Teresa Heinz Kerry, after six months of delay, released a tiny fraction of her tax return covering her huge estate. No one at these networks cared to ask about them during the entire delay. They yawned when the returns, which showed Mrs. Heinz Kerry paying less as a percentage of taxes than the usual middle-class family, were released. Kerry's been railing all year about the tax advantages of the rich, but CBS and NBC had nothing on this whopping hypocrisy. An ABC anchorman made a joke about it.
Some might say that all this liberal-media talk is just a partisan game to intimidate the "objective" press, to "work the referees." But look at what the media themselves admit when asked: they're liberals.

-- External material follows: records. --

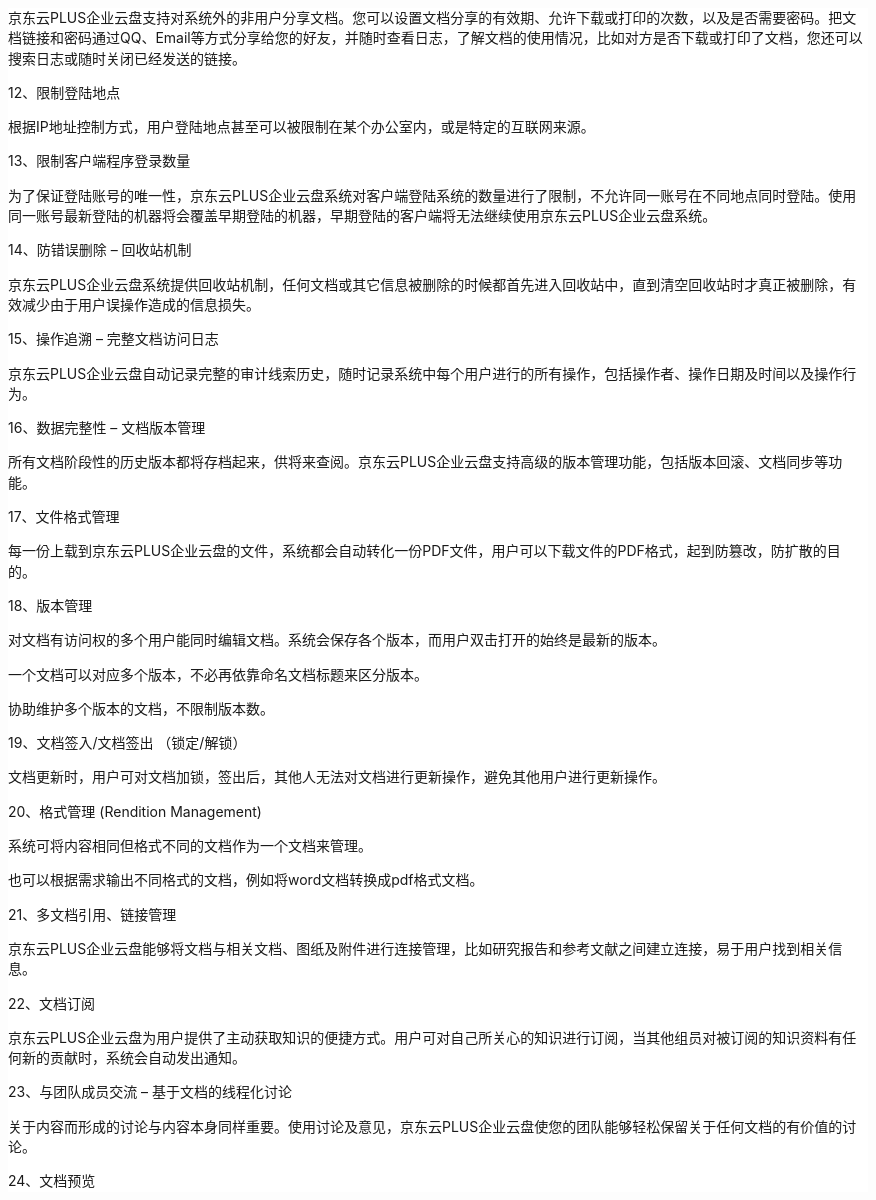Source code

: 京东云PLUS企业云盘支持对系统外的非用户分享文档。您可以设置文档分享的有效期、允许下载或打印的次数，以及是否需要密码。把文档链接和密码通过QQ、Email等方式分享给您的好友，并随时查看日志，了解文档的使用情况，比如对方是否下载或打印了文档，您还可以搜索日志或随时关闭已经发送的链接。

12、限制登陆地点

根据IP地址控制方式，用户登陆地点甚至可以被限制在某个办公室内，或是特定的互联网来源。

13、限制客户端程序登录数量

为了保证登陆账号的唯一性，京东云PLUS企业云盘系统对客户端登陆系统的数量进行了限制，不允许同一账号在不同地点同时登陆。使用同一账号最新登陆的机器将会覆盖早期登陆的机器，早期登陆的客户端将无法继续使用京东云PLUS企业云盘系统。

14、防错误删除 – 回收站机制

京东云PLUS企业云盘系统提供回收站机制，任何文档或其它信息被删除的时候都首先进入回收站中，直到清空回收站时才真正被删除，有效减少由于用户误操作造成的信息损失。

15、操作追溯 – 完整文档访问日志

京东云PLUS企业云盘自动记录完整的审计线索历史，随时记录系统中每个用户进行的所有操作，包括操作者、操作日期及时间以及操作行为。

16、数据完整性 – 文档版本管理

所有文档阶段性的历史版本都将存档起来，供将来查阅。京东云PLUS企业云盘支持高级的版本管理功能，包括版本回滚、文档同步等功能。

 

17、文件格式管理

每一份上载到京东云PLUS企业云盘的文件，系统都会自动转化一份PDF文件，用户可以下载文件的PDF格式，起到防篡改，防扩散的目的。

18、版本管理

对文档有访问权的多个用户能同时编辑文档。系统会保存各个版本，而用户双击打开的始终是最新的版本。  

一个文档可以对应多个版本，不必再依靠命名文档标题来区分版本。

协助维护多个版本的文档，不限制版本数。

19、文档签入/文档签出 （锁定/解锁）

文档更新时，用户可对文档加锁，签出后，其他人无法对文档进行更新操作，避免其他用户进行更新操作。

20、格式管理 (Rendition Management)

系统可将内容相同但格式不同的文档作为一个文档来管理。

也可以根据需求输出不同格式的文档，例如将word文档转换成pdf格式文档。


21、多文档引用、链接管理

京东云PLUS企业云盘能够将文档与相关文档、图纸及附件进行连接管理，比如研究报告和参考文献之间建立连接，易于用户找到相关信息。


22、文档订阅

京东云PLUS企业云盘为用户提供了主动获取知识的便捷方式。用户可对自己所关心的知识进行订阅，当其他组员对被订阅的知识资料有任何新的贡献时，系统会自动发出通知。

 

23、与团队成员交流 – 基于文档的线程化讨论 

关于内容而形成的讨论与内容本身同样重要。使用讨论及意见，京东云PLUS企业云盘使您的团队能够轻松保留关于任何文档的有价值的讨论。 

 

24、文档预览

In July, Newsweek's Evan Thomas said the media would favor and promote Kerry and Edwards as young and dynamic and optimistic and all," and "that's going to be worth maybe 15 points." At the Democratic convention, New York Times columnist John Tierney asked a sample of 50 Washington-based journalists who they favored, and they said Kerry, by 12 to 1. In May, the Pew Research Center for the People and the Press found that 34 percent of national reporters surveyed described themselves as liberals, while only 7 percent said they were conservative.
A majority of 55 percent told Pew pollsters the media weren't critical enough of President Bush, while only eight percent thought they were too critical. How critical is critical enough for the national press? Enough to get President Kerry elected.